▸ **Required action**
Gather every line of the material below that contains the word "series", and copy each one in full.

◇ ◇ ◇ ◇ ◇

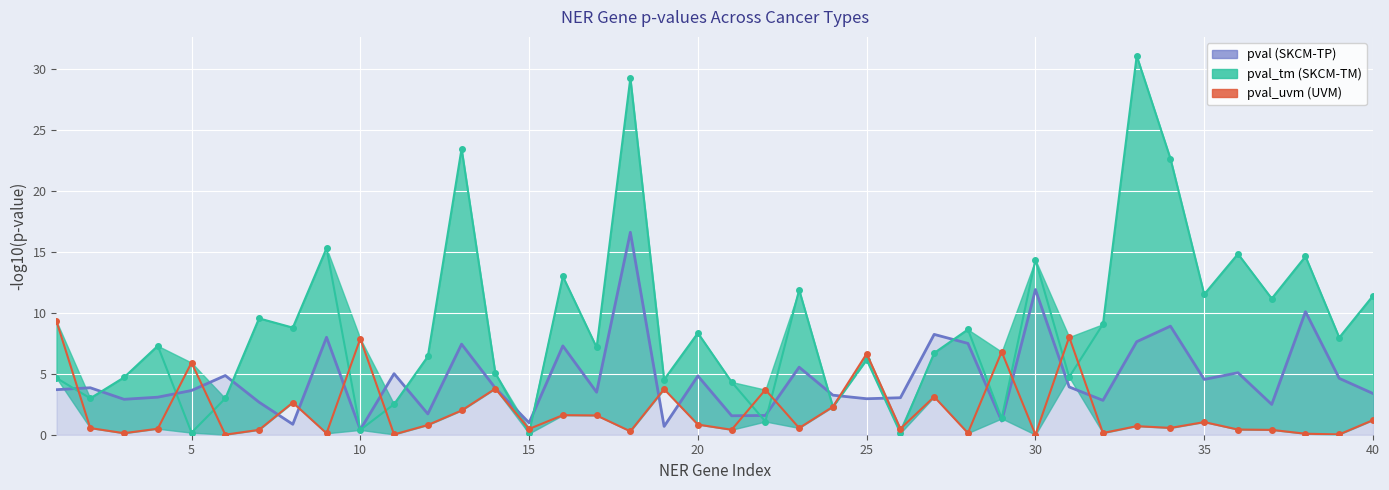

List the series in order of their peak value, lowest first.

pval_uvm (UVM), pval (SKCM-TP), pval_tm (SKCM-TM)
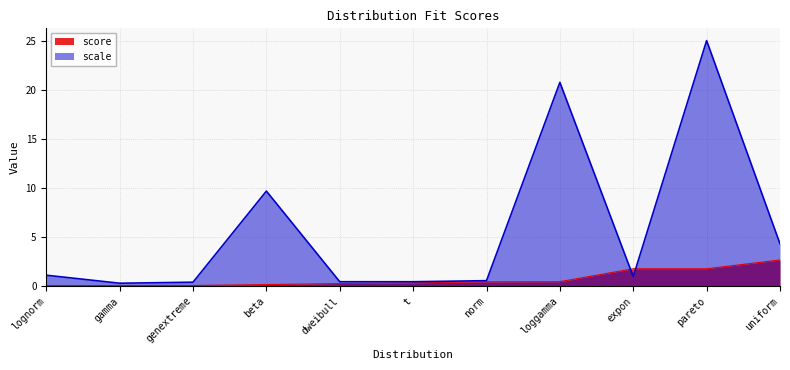

What position from the left is loggamma?

8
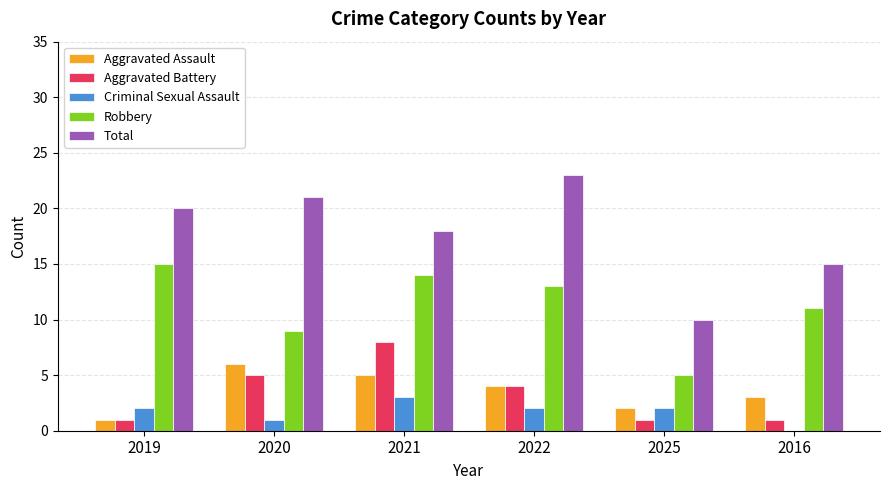

How many groups of bars are there?

6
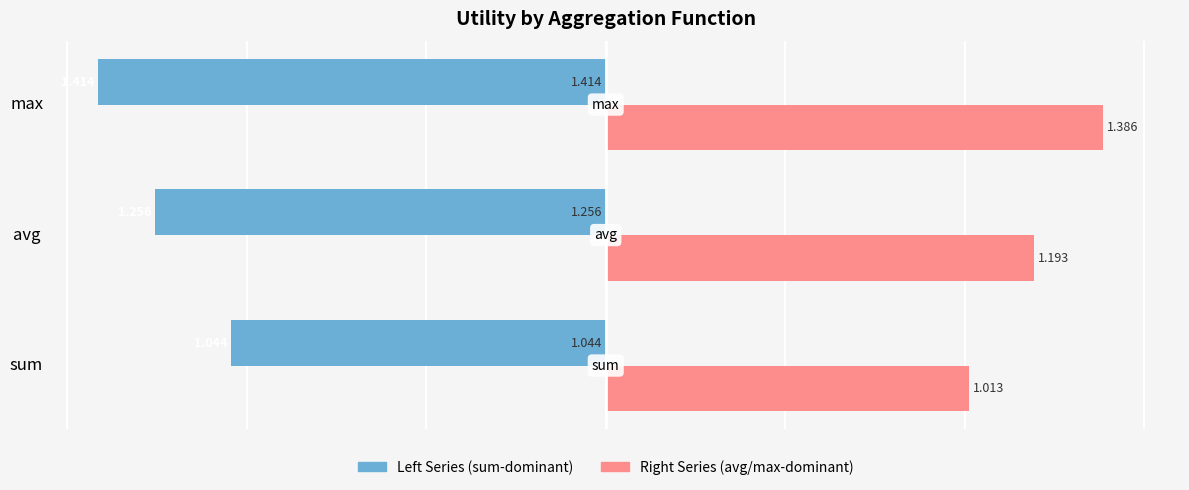

At which category does the chart reach its minimum across all series?

max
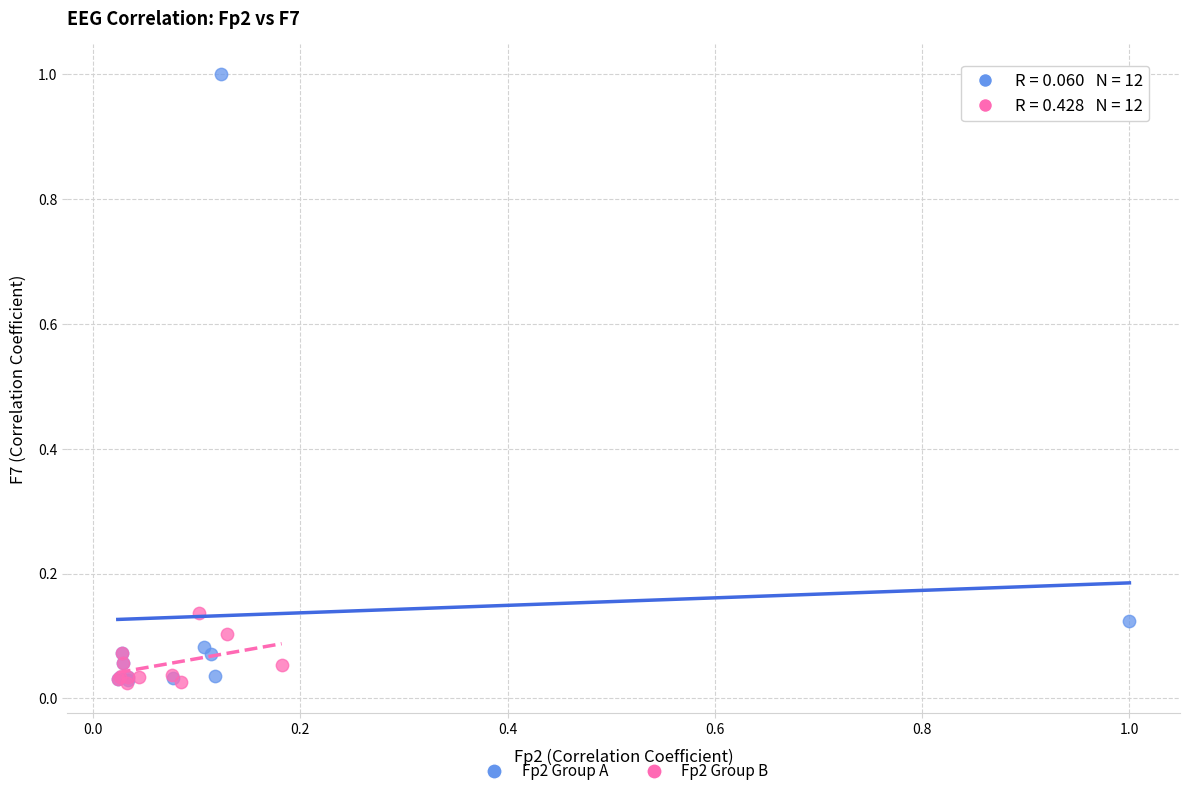

Which series has the largest Y range (max minus min)?

Fp2 Group A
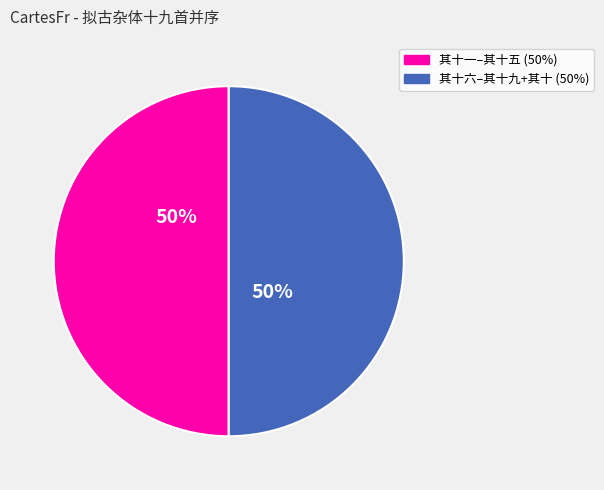

To the nearest percent, what is the average slice percentage?

50%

◇ ◇ ◇ ◇ ◇

▸ **Answer to this exercise**
List the series in order of their peak value, lowest first.
At which category does the chart reach its minimum across all series?
Which series has the largest Y range (max minus min)?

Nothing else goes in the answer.